EXERCISE PROMPT » Reproduce the listing below verbatim, omitting the pictures.

DATA EXCERPT »

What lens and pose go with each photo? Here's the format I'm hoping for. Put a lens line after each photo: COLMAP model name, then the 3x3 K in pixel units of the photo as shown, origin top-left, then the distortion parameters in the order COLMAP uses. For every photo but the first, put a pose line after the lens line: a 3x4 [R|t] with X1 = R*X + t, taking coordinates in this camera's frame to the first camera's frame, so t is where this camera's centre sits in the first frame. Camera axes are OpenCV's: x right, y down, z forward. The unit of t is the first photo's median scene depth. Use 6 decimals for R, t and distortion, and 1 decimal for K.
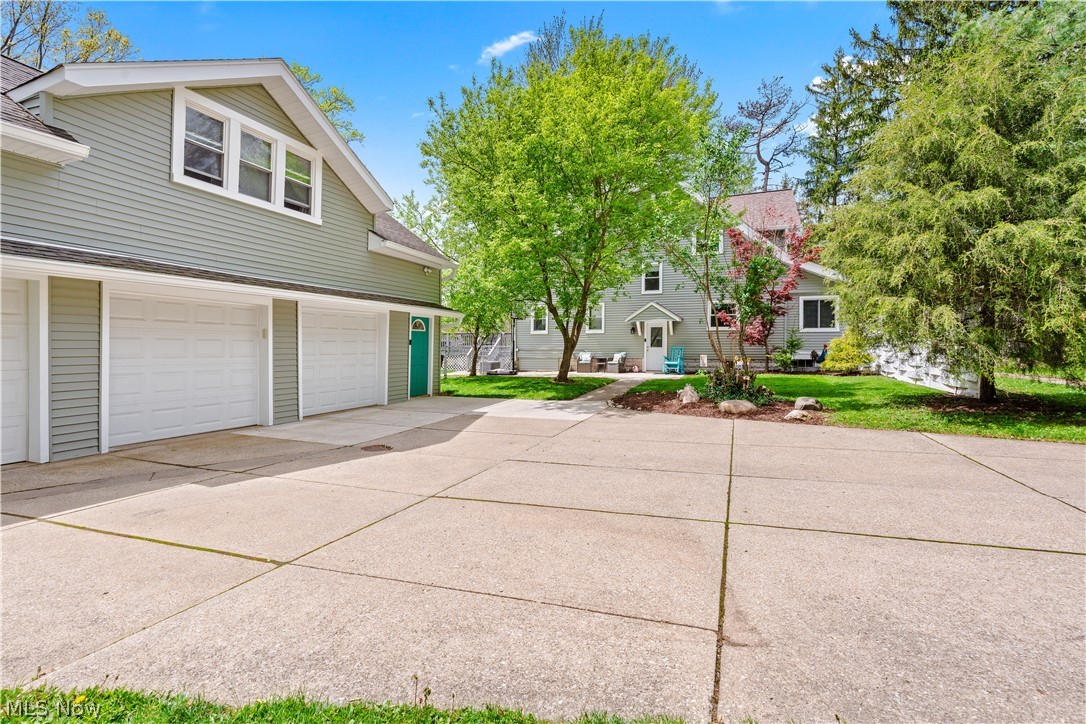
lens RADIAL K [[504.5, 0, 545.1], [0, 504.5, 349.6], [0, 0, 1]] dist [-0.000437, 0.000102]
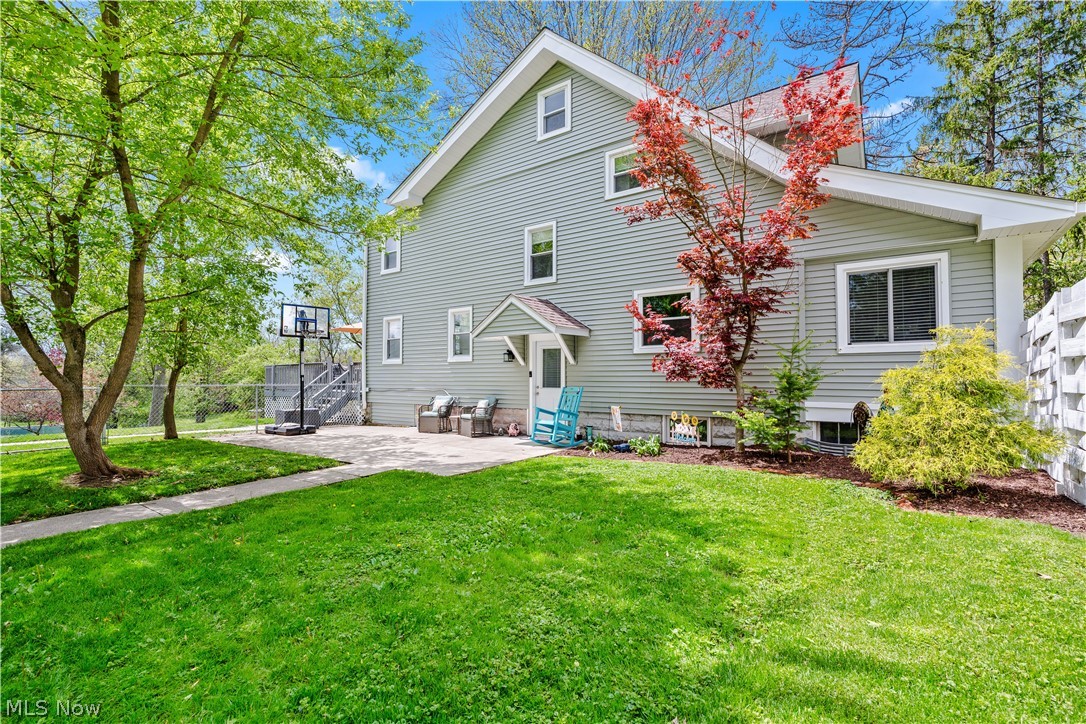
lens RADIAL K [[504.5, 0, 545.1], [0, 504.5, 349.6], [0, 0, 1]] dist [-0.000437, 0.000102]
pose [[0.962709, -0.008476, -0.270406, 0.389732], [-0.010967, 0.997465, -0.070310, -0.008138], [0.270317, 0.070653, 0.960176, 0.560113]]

THE ANSWER »
What lens and pose go with each photo? Here's the format I'm hoping for. Put a lens line after each photo: COLMAP model name, then the 3x3 K in pixel units of the photo as shown, origin top-left, then the distortion parameters in the order COLMAP uses. For every photo but the first, put a pose line after the lens line: a 3x4 [R|t] with X1 = R*X + t, taking coordinates in this camera's frame to the first camera's frame, so t is where this camera's centre sits in the first frame. Camera axes are OpenCV's: x right, y down, z forward. The unit of t is the first photo's median scene depth. Use 6 decimals for R, t and distortion, and 1 decimal for K.
lens RADIAL K [[504.5, 0, 545.1], [0, 504.5, 349.6], [0, 0, 1]] dist [-0.000437, 0.000102]
lens RADIAL K [[504.5, 0, 545.1], [0, 504.5, 349.6], [0, 0, 1]] dist [-0.000437, 0.000102]
pose [[0.962709, -0.008476, -0.270406, 0.389732], [-0.010967, 0.997465, -0.070310, -0.008138], [0.270317, 0.070653, 0.960176, 0.560113]]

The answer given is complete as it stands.